Top of Task input

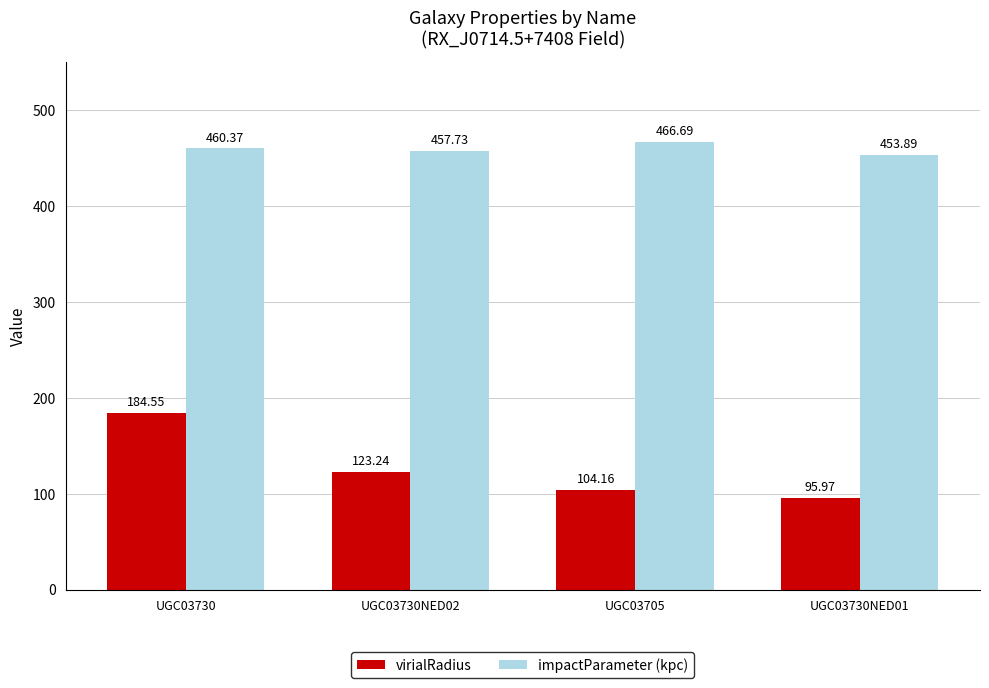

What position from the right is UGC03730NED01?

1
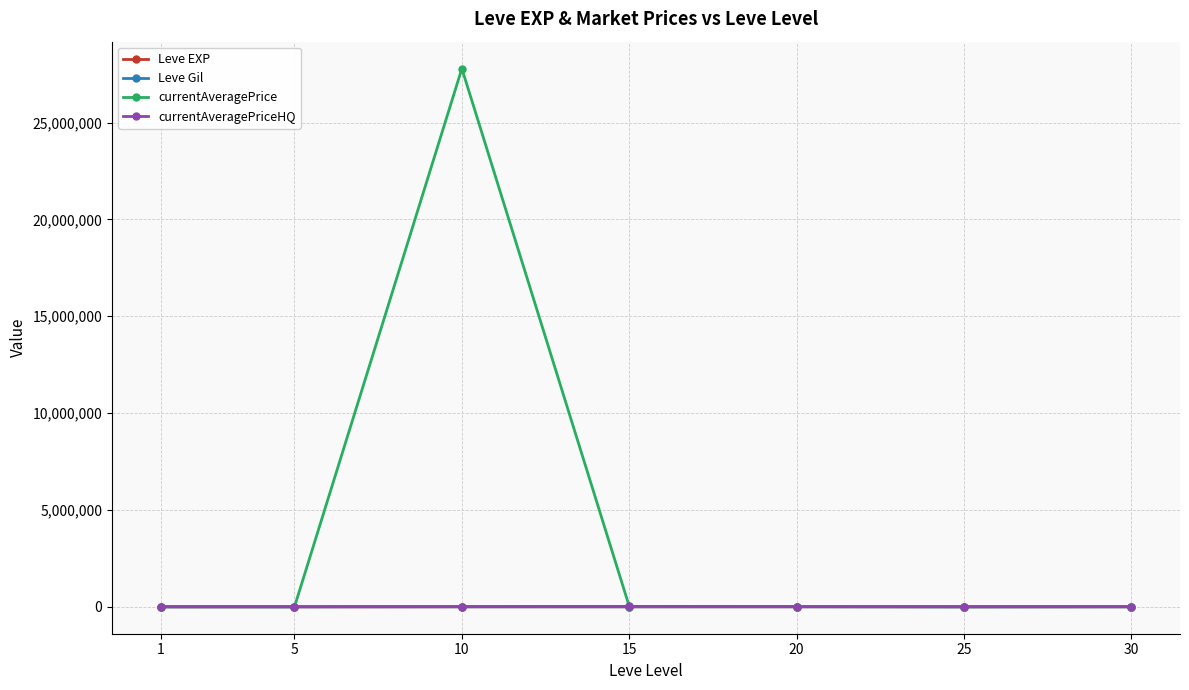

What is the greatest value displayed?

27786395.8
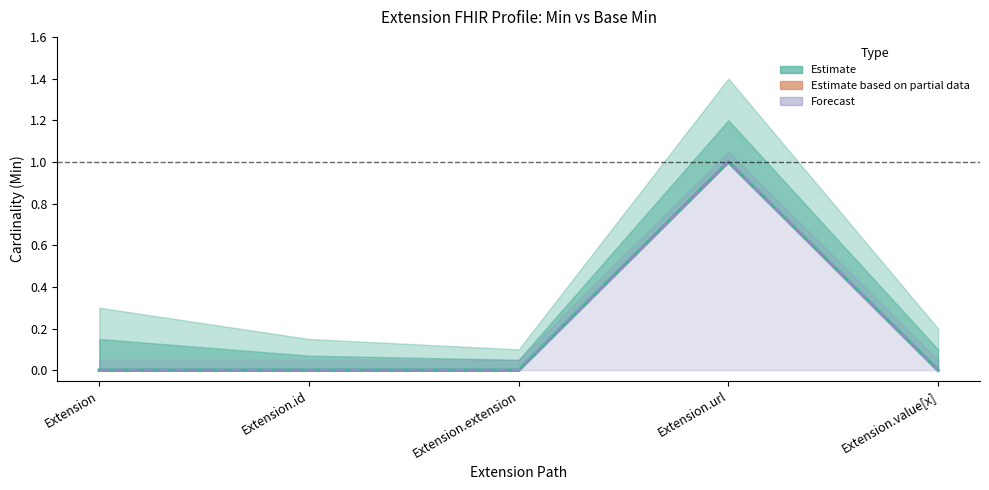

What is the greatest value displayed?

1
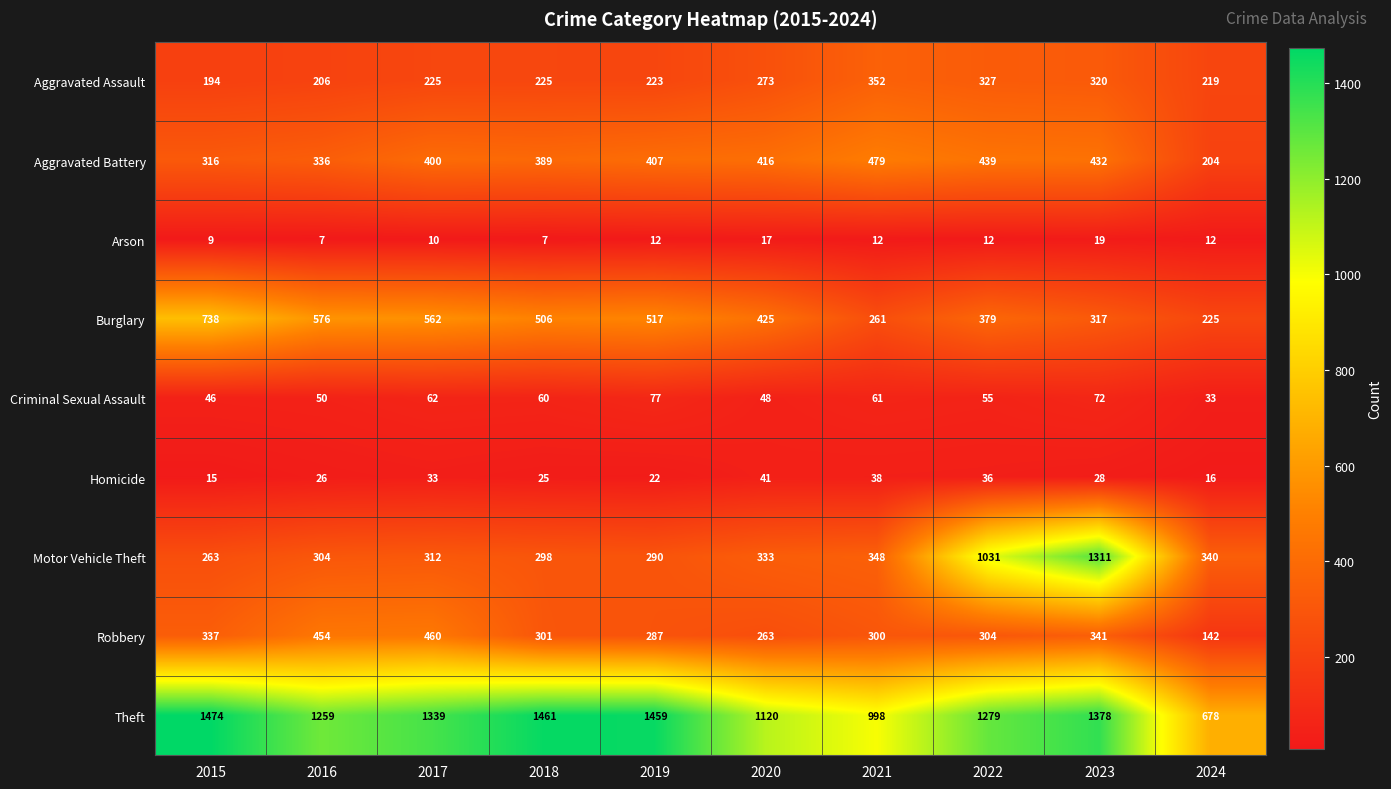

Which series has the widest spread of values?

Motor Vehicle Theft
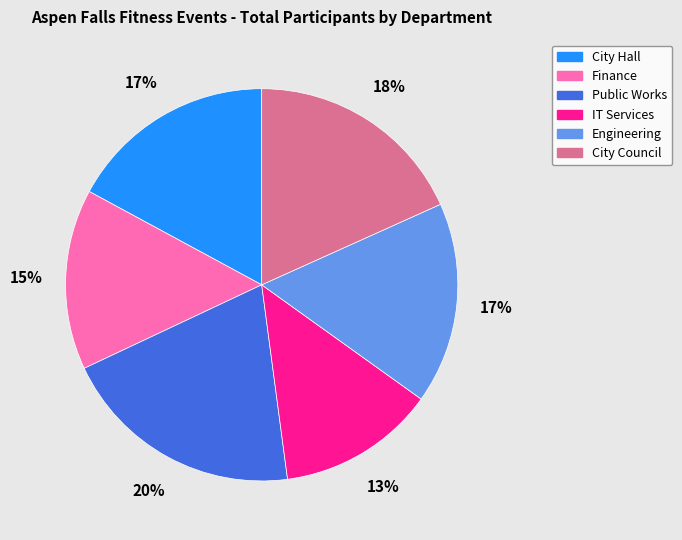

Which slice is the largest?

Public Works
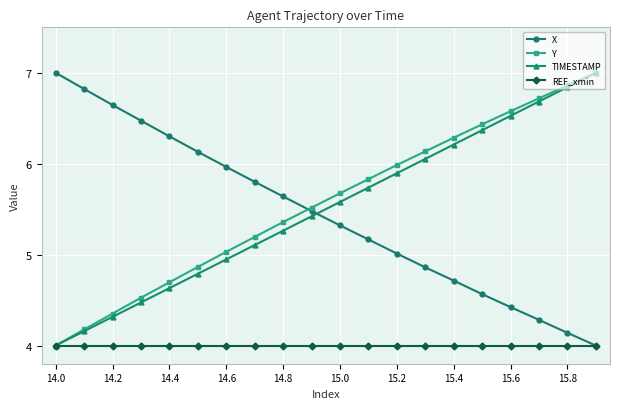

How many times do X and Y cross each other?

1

Bottom of Task input

Task requirements:
Locate each line in the data above that contains the string "Which", and copy those lines.

Result:
Which series has the widest spread of values?
Which slice is the largest?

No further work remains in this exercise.